==== Excerpt to read ====

We therefore arrive at Verification Evolution Phase 3 test content composition. Test content must be created top down, not bottom up as shown in figure 2. Verification goals based on the design specification need to be set and separated from the implementation of the test content for the various individual verification phases. This evolution occurred before in semiconductors in the form of design synthesis. Test content composition requires a synthesis approach, and technologies are now emerging to provide this paradigm.
Synthesis can solve many of the issues across modern verification methodologies. It will allow test methods to scale and make full use of the verification platforms available, create a configurable reuse approach to save vast composition effort and provide the quality coverage necessary for integrity requirements. Much like the phase 2 knock on affect in engineering specializations, phase 3 will allow engineers to share high-level test content while easily maintaining their own areas of specializations by exploiting environmental layers. This will streamline overall team interaction in the new Portable Verification methodology.
About Lucio Lanza
Lucio Lanza is the Managing Director of Lanza techVentures, an early-stage venture capital and investment firm, and the 2014 recipient of the Phil Kaufman Award for Distinguished Contributions to Electronic System Design. Earlier in his career, Dr. Lanza held executive positions at Olivetti, Intel, Daisy Systems, EDA Systems and Cadence Design Systems. While serving as head of Intel’s Microprocessor Strategic Business Segment (SBS) in the 1980s, Dr. Lanza convinced Phil Kaufman and Intel management to co-design the first controller device for the Ethernet networking standard with Digital Equipment Corporation and Xerox. Dr. Lanza joined the venture capital industry in 1990. He served as a non-executive director of Arm, the leading semiconductor IP company, and was chairman of the board of PDF Solutions, Inc., a provider of technologies to improve semiconductor manufacturing yield.
He currently sits on board of directors of several private companies and served as a member of the board of directors of Harris & Harris Group, an investor in transformative companies enabled by disruptive science. Dr. Lanza holds a doctorate in electronic engineering from Politecnico in Milan, Italy.

==== Recorded information ====

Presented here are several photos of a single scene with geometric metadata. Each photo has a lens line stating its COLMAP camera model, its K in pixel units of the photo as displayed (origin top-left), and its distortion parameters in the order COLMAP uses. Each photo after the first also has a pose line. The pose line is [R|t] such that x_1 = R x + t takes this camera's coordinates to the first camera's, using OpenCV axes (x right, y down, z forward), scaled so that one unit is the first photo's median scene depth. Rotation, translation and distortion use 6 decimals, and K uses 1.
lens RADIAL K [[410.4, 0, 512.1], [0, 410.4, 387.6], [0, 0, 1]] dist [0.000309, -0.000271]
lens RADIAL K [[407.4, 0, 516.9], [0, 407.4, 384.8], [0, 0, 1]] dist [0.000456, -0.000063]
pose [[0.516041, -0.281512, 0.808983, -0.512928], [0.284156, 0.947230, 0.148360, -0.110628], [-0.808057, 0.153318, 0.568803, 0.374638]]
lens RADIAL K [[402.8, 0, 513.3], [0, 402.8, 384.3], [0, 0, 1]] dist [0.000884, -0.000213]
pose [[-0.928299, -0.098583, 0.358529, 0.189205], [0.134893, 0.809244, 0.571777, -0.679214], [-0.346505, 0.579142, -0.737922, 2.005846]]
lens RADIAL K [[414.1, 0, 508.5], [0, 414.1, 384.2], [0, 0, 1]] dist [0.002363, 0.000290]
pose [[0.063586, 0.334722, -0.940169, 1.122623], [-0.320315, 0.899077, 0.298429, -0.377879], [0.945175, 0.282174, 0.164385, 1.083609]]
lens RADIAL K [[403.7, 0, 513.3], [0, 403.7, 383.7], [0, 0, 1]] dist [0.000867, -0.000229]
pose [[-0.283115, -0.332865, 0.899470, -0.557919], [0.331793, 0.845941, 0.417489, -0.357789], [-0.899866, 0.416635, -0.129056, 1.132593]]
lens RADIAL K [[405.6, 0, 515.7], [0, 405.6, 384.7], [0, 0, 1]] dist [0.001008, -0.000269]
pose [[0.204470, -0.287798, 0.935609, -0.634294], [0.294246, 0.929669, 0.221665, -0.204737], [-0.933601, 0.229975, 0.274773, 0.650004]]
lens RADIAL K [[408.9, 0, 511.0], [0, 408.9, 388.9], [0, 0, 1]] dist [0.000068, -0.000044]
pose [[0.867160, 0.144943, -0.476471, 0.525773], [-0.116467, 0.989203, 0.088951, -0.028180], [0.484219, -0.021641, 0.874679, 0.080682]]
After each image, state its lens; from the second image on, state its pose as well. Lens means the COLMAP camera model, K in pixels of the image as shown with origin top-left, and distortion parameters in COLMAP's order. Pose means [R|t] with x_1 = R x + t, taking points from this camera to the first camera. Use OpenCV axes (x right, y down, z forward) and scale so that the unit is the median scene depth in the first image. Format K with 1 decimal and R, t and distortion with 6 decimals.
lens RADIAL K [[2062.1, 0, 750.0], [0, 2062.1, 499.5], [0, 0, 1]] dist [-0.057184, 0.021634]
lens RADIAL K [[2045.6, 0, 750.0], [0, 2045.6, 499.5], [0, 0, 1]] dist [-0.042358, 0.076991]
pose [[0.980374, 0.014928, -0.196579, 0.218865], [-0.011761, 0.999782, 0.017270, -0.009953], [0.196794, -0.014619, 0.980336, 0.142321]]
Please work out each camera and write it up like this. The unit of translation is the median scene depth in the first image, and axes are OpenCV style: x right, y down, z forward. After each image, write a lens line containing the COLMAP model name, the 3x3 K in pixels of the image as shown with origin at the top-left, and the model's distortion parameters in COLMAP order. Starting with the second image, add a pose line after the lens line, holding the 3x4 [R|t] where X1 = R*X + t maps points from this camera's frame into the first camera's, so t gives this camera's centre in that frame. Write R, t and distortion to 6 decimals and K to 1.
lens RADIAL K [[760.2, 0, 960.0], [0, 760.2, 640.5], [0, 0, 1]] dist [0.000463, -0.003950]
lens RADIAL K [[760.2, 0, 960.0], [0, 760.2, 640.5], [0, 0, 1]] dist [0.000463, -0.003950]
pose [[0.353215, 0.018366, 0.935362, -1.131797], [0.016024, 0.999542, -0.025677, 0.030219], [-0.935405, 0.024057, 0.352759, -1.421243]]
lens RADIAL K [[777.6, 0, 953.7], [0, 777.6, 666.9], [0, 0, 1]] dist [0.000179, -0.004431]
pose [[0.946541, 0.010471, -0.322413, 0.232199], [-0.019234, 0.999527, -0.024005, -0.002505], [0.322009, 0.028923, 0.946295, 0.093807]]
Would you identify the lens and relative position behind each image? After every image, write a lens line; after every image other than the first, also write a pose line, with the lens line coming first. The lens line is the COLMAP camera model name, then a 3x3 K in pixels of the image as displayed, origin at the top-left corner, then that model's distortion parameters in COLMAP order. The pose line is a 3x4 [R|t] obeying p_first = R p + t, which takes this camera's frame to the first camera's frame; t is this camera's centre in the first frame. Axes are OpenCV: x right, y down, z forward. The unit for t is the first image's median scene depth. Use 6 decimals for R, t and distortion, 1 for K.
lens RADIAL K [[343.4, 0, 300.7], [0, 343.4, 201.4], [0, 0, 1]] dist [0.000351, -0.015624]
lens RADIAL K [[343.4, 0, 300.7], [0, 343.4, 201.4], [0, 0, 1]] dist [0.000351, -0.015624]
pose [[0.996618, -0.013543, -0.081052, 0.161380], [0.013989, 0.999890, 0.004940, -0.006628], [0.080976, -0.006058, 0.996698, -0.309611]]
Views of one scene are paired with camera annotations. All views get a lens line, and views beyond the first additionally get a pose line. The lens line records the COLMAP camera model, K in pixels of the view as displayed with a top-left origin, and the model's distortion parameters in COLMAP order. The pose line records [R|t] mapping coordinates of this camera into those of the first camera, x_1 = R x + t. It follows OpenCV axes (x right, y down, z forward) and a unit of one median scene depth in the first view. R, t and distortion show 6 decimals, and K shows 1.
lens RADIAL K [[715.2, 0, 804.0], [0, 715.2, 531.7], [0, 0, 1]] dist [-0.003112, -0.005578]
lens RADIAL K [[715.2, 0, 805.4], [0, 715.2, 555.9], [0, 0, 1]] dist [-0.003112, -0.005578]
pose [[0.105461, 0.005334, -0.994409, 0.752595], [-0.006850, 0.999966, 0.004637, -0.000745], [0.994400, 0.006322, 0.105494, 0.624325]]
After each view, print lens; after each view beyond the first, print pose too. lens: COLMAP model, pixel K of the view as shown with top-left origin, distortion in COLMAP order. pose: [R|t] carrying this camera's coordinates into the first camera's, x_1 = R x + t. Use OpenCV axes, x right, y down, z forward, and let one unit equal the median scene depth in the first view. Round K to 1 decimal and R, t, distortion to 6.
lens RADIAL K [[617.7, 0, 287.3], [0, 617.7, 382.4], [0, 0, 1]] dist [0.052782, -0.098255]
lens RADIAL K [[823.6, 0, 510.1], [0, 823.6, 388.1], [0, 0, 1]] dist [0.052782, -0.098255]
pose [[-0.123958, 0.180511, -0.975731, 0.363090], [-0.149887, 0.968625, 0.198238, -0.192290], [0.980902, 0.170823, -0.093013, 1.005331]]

====

Tasks to perform
1) According to the verification excerpt, in what year did Dr. Lanza join the venture capital industry?
2) Translate this sentence from the verification excerpt into Spanish: "Test content must be created top down, not bottom up as shown in figure 2."
3) Does each statement agree with the verification excerpt? For each, answer yes or no and quote the deciding words.
(a) Lucio Lanza received the Phil Kaufman Award in 2014.
(b) Dr. Lanza's doctorate is in computer science.
(c) Test content should be created bottom up.

Answers by task
1) 1990

2) El contenido de prueba debe crearse de arriba hacia abajo, no de abajo hacia arriba como se muestra en la figura 2.

3)
(a) Yes: "the 2014 recipient of the Phil Kaufman Award for Distinguished Contributions to Electronic System Design"
(b) No: "holds a doctorate in electronic engineering from Politecnico in Milan, Italy"
(c) No: "Test content must be created top down, not bottom up"